The Code sets out fourteen principles to guide the dealings between landlords and SME tenants across all of retail, office and industrial properties which have lost business as a result of the pandemic, and are participating in the government’s JobKeeper program, which provides wage assistance to companies if those companies retain idled workers.
These are principles, not laws, although landlords cannot evict their tenants and tenants must honour their leases, meaning they can’t just walk away.
The Code does not preclude any landlord negotiating its own bespoke deal, satisfactory to the tenant, to account for specific circumstances. The government also expects Australia’s banks and other financial institutions to play their part in providing flexibility to both parties.

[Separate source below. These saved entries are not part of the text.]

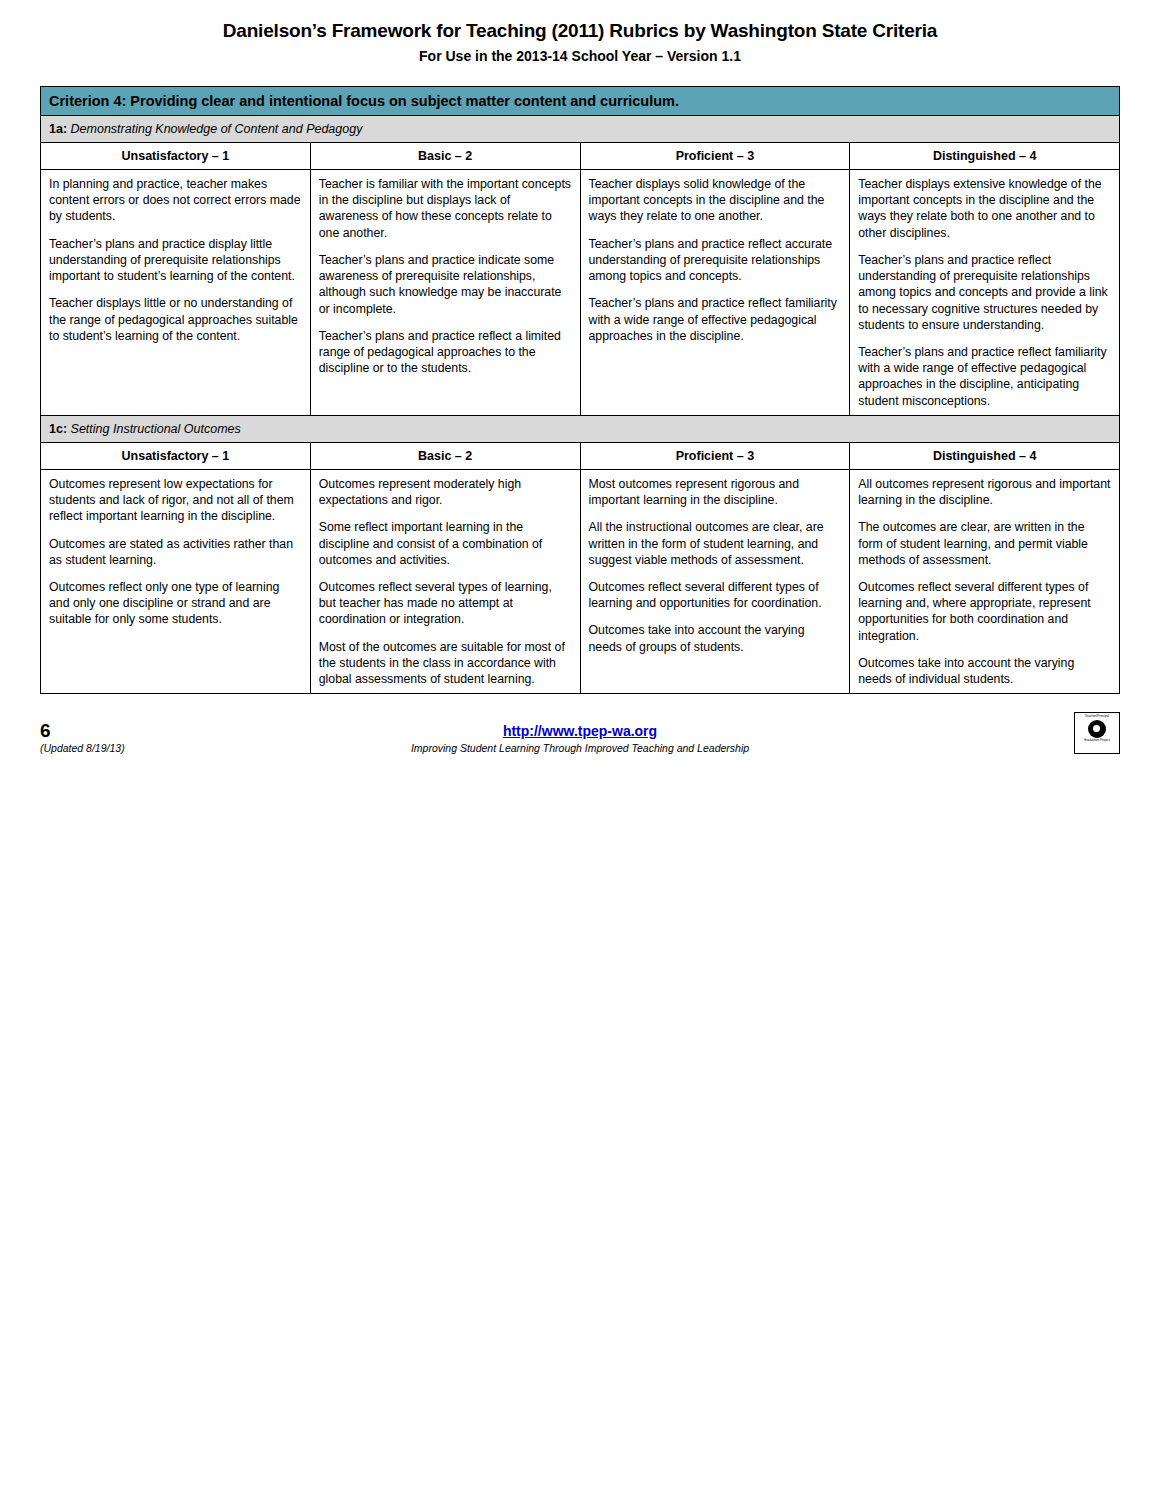Danielson’s Framework for Teaching (2011) Rubrics by Washington State Criteria
For Use in the 2013-14 School Year – Version 1.1
| Criterion 4: Providing clear and intentional focus on subject matter content and curriculum. |
| 1a: Demonstrating Knowledge of Content and Pedagogy |
| Unsatisfactory – 1 | Basic – 2 | Proficient – 3 | Distinguished – 4 |
| In planning and practice, teacher makes content errors or does not correct errors made by students. Teacher’s plans and practice display little understanding of prerequisite relationships important to student’s learning of the content. Teacher displays little or no understanding of the range of pedagogical approaches suitable to student’s learning of the content. | Teacher is familiar with the important concepts in the discipline but displays lack of awareness of how these concepts relate to one another. Teacher’s plans and practice indicate some awareness of prerequisite relationships, although such knowledge may be inaccurate or incomplete. Teacher’s plans and practice reflect a limited range of pedagogical approaches to the discipline or to the students. | Teacher displays solid knowledge of the important concepts in the discipline and the ways they relate to one another. Teacher’s plans and practice reflect accurate understanding of prerequisite relationships among topics and concepts. Teacher’s plans and practice reflect familiarity with a wide range of effective pedagogical approaches in the discipline. | Teacher displays extensive knowledge of the important concepts in the discipline and the ways they relate both to one another and to other disciplines. Teacher’s plans and practice reflect understanding of prerequisite relationships among topics and concepts and provide a link to necessary cognitive structures needed by students to ensure understanding. Teacher’s plans and practice reflect familiarity with a wide range of effective pedagogical approaches in the discipline, anticipating student misconceptions. |
| 1c: Setting Instructional Outcomes |
| Unsatisfactory – 1 | Basic – 2 | Proficient – 3 | Distinguished – 4 |
| Outcomes represent low expectations for students and lack of rigor, and not all of them reflect important learning in the discipline. Outcomes are stated as activities rather than as student learning. Outcomes reflect only one type of learning and only one discipline or strand and are suitable for only some students. | Outcomes represent moderately high expectations and rigor. Some reflect important learning in the discipline and consist of a combination of outcomes and activities. Outcomes reflect several types of learning, but teacher has made no attempt at coordination or integration. Most of the outcomes are suitable for most of the students in the class in accordance with global assessments of student learning. | Most outcomes represent rigorous and important learning in the discipline. All the instructional outcomes are clear, are written in the form of student learning, and suggest viable methods of assessment. Outcomes reflect several different types of learning and opportunities for coordination. Outcomes take into account the varying needs of groups of students. | All outcomes represent rigorous and important learning in the discipline. The outcomes are clear, are written in the form of student learning, and permit viable methods of assessment. Outcomes reflect several different types of learning and, where appropriate, represent opportunities for both coordination and integration. Outcomes take into account the varying needs of individual students. |
6
(Updated 8/19/13)
http://www.tpep-wa.org
Improving Student Learning Through Improved Teaching and Leadership
Teacher/Principal
Evaluation Project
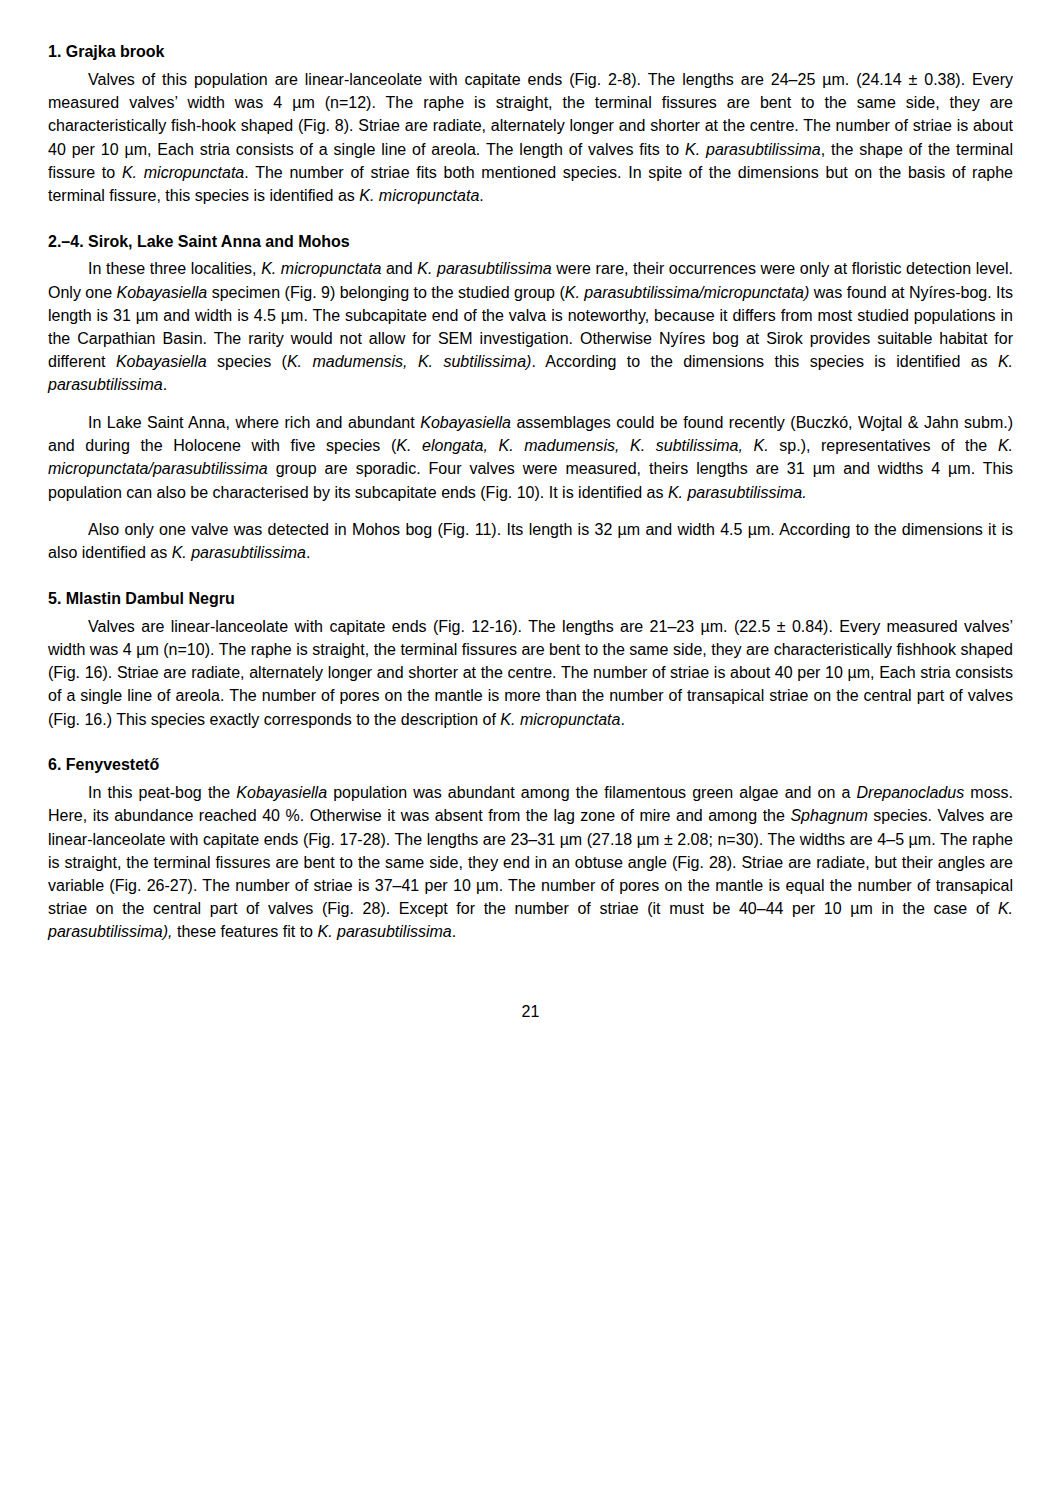1. Grajka brook
Valves of this population are linear-lanceolate with capitate ends (Fig. 2-8). The lengths are 24–25 µm. (24.14 ± 0.38). Every measured valves’ width was 4 µm (n=12). The raphe is straight, the terminal fissures are bent to the same side, they are characteristically fish-hook shaped (Fig. 8). Striae are radiate, alternately longer and shorter at the centre. The number of striae is about 40 per 10 µm, Each stria consists of a single line of areola. The length of valves fits to K. parasubtilissima, the shape of the terminal fissure to K. micropunctata. The number of striae fits both mentioned species. In spite of the dimensions but on the basis of raphe terminal fissure, this species is identified as K. micropunctata.
2.–4. Sirok, Lake Saint Anna and Mohos
In these three localities, K. micropunctata and K. parasubtilissima were rare, their occurrences were only at floristic detection level. Only one Kobayasiella specimen (Fig. 9) belonging to the studied group (K. parasubtilissima/micropunctata) was found at Nyíres-bog. Its length is 31 µm and width is 4.5 µm. The subcapitate end of the valva is noteworthy, because it differs from most studied populations in the Carpathian Basin. The rarity would not allow for SEM investigation. Otherwise Nyíres bog at Sirok provides suitable habitat for different Kobayasiella species (K. madumensis, K. subtilissima). According to the dimensions this species is identified as K. parasubtilissima.
In Lake Saint Anna, where rich and abundant Kobayasiella assemblages could be found recently (Buczkó, Wojtal & Jahn subm.) and during the Holocene with five species (K. elongata, K. madumensis, K. subtilissima, K. sp.), representatives of the K. micropunctata/parasubtilissima group are sporadic. Four valves were measured, theirs lengths are 31 µm and widths 4 µm. This population can also be characterised by its subcapitate ends (Fig. 10). It is identified as K. parasubtilissima.
Also only one valve was detected in Mohos bog (Fig. 11). Its length is 32 µm and width 4.5 µm. According to the dimensions it is also identified as K. parasubtilissima.
5. Mlastin Dambul Negru
Valves are linear-lanceolate with capitate ends (Fig. 12-16). The lengths are 21–23 µm. (22.5 ± 0.84). Every measured valves’ width was 4 µm (n=10). The raphe is straight, the terminal fissures are bent to the same side, they are characteristically fishhook shaped (Fig. 16). Striae are radiate, alternately longer and shorter at the centre. The number of striae is about 40 per 10 µm, Each stria consists of a single line of areola. The number of pores on the mantle is more than the number of transapical striae on the central part of valves (Fig. 16.) This species exactly corresponds to the description of K. micropunctata.
6. Fenyvestető
In this peat-bog the Kobayasiella population was abundant among the filamentous green algae and on a Drepanocladus moss. Here, its abundance reached 40 %. Otherwise it was absent from the lag zone of mire and among the Sphagnum species. Valves are linear-lanceolate with capitate ends (Fig. 17-28). The lengths are 23–31 µm (27.18 µm ± 2.08; n=30). The widths are 4–5 µm. The raphe is straight, the terminal fissures are bent to the same side, they end in an obtuse angle (Fig. 28). Striae are radiate, but their angles are variable (Fig. 26-27). The number of striae is 37–41 per 10 µm. The number of pores on the mantle is equal the number of transapical striae on the central part of valves (Fig. 28). Except for the number of striae (it must be 40–44 per 10 µm in the case of K. parasubtilissima), these features fit to K. parasubtilissima.
21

The Code directs landlords to offer rent reductions in proportion to the loss of trade suffered by the tenant during the shutdown period and in line with a reasonable subsequent recovery period. Reduction amounts can be a mix of rent waivers and rent deferrals but full waivers must make up a minimum of 50% of reductions, and the lease may be extended by the duration of waivers and deferrals.
Thus if a retailer, for example, has lost -80% of its turnover in the shutdown, the landlord must reduce the rent by -80%, made up of at least 40% fully waived and the balance deferred to a later date that allows a reasonable period for that retailer to be back towards “normal” business.
The tenant must have had a prior turnover of less than $50m annually and must be eligible for the JobKeeper scheme, which means only those businesses having seen a -30% fall in revenue or more.
As noted, it’s up to the bigger end of town to fight its own battles.